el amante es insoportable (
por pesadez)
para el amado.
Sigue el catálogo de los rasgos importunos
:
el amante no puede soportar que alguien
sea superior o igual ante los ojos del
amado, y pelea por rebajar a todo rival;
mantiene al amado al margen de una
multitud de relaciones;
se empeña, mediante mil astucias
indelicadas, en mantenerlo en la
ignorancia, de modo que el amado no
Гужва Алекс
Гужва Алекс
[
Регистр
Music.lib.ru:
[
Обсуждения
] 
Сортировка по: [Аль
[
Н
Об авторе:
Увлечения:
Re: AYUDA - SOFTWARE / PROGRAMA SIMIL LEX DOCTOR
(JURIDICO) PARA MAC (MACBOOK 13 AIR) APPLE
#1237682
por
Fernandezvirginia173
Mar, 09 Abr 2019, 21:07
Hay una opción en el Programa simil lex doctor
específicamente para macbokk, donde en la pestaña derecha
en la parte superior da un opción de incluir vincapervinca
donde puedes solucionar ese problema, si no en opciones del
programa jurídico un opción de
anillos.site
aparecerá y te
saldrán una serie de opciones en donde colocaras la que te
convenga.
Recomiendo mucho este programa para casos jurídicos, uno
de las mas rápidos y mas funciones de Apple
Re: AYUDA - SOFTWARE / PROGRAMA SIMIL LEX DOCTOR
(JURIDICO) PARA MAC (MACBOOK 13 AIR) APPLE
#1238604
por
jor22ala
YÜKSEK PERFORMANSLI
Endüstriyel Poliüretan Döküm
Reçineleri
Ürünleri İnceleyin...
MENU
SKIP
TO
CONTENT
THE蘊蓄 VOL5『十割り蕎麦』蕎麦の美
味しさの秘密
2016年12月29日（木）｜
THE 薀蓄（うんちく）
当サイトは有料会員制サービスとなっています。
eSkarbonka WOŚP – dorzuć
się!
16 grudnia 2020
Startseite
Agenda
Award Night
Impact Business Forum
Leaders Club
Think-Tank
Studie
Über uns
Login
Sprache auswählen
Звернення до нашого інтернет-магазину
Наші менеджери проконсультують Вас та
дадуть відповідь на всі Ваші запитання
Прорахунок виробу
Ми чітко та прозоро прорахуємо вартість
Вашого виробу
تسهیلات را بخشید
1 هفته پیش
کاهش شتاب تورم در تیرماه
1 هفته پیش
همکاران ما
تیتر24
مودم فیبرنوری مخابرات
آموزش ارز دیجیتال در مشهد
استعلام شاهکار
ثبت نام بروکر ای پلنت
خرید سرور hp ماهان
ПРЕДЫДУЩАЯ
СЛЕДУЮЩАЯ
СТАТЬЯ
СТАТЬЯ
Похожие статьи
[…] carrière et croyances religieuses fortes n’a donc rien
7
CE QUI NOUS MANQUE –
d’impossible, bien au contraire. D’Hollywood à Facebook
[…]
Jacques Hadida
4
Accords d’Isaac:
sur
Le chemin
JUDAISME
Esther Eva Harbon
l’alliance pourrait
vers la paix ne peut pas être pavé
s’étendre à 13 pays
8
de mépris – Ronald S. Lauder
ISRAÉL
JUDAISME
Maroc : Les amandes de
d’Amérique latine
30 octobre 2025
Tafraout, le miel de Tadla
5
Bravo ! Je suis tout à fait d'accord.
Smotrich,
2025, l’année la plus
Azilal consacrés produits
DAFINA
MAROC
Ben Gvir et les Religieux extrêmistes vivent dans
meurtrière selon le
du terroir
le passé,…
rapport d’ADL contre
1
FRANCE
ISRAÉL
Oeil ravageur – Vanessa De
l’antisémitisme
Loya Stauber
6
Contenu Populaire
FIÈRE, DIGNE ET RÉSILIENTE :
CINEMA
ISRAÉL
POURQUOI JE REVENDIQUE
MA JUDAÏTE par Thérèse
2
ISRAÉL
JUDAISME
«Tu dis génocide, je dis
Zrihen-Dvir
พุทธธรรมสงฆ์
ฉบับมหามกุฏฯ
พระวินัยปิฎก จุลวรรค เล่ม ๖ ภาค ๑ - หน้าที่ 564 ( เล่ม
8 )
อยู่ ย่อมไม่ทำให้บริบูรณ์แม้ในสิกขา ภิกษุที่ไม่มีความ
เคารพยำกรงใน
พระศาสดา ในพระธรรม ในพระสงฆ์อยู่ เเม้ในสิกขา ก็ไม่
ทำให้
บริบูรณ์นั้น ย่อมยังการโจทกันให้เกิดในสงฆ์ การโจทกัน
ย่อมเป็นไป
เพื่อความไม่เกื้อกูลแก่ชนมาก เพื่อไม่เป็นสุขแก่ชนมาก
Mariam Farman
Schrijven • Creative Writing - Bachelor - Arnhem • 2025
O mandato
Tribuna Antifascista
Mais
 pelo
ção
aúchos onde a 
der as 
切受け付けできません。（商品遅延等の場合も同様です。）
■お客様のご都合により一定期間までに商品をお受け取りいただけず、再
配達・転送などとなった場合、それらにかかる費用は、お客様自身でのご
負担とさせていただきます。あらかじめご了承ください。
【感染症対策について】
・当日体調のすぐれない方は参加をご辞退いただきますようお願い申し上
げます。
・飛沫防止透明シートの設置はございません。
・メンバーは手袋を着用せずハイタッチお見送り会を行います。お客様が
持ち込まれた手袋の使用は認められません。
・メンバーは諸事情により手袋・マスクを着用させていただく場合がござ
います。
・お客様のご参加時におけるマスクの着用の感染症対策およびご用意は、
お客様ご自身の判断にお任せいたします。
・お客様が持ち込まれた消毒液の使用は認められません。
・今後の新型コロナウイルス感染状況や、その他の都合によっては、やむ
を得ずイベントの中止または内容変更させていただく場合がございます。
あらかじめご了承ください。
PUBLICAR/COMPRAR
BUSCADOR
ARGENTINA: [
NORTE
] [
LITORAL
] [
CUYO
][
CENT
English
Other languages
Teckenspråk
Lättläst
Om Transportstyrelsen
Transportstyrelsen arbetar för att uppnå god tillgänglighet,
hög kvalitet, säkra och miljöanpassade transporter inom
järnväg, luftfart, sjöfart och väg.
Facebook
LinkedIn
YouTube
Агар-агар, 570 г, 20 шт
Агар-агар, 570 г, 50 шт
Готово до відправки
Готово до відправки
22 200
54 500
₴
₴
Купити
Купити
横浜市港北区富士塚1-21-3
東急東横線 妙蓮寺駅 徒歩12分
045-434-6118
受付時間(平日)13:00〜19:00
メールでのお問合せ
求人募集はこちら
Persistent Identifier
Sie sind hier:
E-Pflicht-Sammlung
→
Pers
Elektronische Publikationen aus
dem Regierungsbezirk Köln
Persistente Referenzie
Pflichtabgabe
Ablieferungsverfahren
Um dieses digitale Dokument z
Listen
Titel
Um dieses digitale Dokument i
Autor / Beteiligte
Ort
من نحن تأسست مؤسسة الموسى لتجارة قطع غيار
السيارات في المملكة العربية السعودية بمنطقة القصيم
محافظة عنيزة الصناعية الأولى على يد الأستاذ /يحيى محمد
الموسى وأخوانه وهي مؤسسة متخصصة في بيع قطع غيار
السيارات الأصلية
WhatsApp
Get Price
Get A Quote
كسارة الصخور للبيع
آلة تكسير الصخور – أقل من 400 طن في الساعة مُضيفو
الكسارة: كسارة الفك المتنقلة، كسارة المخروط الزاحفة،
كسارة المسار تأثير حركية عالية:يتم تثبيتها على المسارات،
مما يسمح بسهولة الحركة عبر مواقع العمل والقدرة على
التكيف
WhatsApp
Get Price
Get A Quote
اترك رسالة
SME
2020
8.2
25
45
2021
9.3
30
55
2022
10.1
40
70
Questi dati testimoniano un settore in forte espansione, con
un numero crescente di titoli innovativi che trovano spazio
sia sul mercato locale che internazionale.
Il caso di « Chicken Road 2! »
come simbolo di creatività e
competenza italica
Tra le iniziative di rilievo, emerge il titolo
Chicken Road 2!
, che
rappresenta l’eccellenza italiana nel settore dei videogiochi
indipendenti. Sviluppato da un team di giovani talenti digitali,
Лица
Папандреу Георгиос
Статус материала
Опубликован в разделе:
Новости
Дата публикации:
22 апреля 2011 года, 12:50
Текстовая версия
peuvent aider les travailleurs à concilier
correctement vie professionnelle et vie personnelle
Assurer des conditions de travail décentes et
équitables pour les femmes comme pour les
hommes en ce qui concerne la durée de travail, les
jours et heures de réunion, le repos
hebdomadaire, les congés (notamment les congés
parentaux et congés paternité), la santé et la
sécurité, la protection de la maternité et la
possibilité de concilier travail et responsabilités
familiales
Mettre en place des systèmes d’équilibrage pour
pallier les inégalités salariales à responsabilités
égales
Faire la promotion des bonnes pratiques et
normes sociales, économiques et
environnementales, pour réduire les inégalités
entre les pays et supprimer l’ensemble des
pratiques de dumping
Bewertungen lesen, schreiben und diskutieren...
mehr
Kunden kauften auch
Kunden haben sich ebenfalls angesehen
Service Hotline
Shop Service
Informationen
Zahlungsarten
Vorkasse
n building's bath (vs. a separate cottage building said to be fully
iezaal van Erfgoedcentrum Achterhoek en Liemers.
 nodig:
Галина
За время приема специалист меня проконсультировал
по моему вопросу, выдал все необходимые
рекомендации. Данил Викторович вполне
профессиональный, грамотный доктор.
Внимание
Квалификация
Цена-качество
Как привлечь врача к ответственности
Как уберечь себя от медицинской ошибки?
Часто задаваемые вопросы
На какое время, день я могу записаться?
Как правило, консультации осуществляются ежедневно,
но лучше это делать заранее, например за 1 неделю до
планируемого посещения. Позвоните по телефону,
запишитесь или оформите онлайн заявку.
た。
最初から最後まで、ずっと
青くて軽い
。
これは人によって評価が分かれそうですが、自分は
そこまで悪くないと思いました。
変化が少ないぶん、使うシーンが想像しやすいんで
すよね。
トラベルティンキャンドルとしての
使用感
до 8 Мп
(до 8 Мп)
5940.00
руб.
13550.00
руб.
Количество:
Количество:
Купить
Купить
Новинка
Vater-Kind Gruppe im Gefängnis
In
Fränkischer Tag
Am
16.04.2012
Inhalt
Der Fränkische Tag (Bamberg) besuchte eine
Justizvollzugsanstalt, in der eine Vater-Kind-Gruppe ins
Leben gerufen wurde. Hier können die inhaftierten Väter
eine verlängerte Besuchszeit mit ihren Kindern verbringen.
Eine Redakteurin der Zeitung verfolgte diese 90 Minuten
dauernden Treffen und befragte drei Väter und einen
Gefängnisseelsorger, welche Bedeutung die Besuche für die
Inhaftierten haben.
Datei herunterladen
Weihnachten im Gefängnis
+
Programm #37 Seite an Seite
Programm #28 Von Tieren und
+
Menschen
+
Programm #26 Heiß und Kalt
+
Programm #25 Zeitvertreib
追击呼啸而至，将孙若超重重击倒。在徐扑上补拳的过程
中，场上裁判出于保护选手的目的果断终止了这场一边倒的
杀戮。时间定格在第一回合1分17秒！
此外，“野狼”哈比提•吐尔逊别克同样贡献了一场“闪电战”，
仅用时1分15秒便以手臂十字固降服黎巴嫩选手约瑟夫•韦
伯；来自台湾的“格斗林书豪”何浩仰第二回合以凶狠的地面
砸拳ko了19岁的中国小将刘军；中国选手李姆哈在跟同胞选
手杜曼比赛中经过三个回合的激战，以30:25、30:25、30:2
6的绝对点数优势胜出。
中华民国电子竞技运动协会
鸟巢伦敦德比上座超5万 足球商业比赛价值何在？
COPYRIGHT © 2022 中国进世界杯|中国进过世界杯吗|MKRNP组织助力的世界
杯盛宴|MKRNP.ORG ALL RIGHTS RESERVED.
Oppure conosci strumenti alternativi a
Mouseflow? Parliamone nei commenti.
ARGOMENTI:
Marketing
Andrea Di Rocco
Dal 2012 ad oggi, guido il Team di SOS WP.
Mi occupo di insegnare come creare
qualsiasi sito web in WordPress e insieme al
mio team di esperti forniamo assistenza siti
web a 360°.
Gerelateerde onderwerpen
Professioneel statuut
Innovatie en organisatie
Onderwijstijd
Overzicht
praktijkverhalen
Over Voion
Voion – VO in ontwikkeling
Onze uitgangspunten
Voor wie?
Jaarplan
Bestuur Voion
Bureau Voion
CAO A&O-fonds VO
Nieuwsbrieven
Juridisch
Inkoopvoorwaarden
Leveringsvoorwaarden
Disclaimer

Directive:
Copy out the listing line for line, starting at its first line and ending with the line that contains "Hay una opción". Include both of those lines.

Problem solution:
el amante es insoportable (
por pesadez)
para el amado.
Sigue el catálogo de los rasgos importunos
:
el amante no puede soportar que alguien
sea superior o igual ante los ojos del
amado, y pelea por rebajar a todo rival;
mantiene al amado al margen de una
multitud de relaciones;
se empeña, mediante mil astucias
indelicadas, en mantenerlo en la
ignorancia, de modo que el amado no
Гужва Алекс
Гужва Алекс
[
Регистр
Music.lib.ru:
[
Обсуждения
] 
Сортировка по: [Аль
[
Н
Об авторе:
Увлечения:
Re: AYUDA - SOFTWARE / PROGRAMA SIMIL LEX DOCTOR
(JURIDICO) PARA MAC (MACBOOK 13 AIR) APPLE
#1237682
por
Fernandezvirginia173
Mar, 09 Abr 2019, 21:07
Hay una opción en el Programa simil lex doctor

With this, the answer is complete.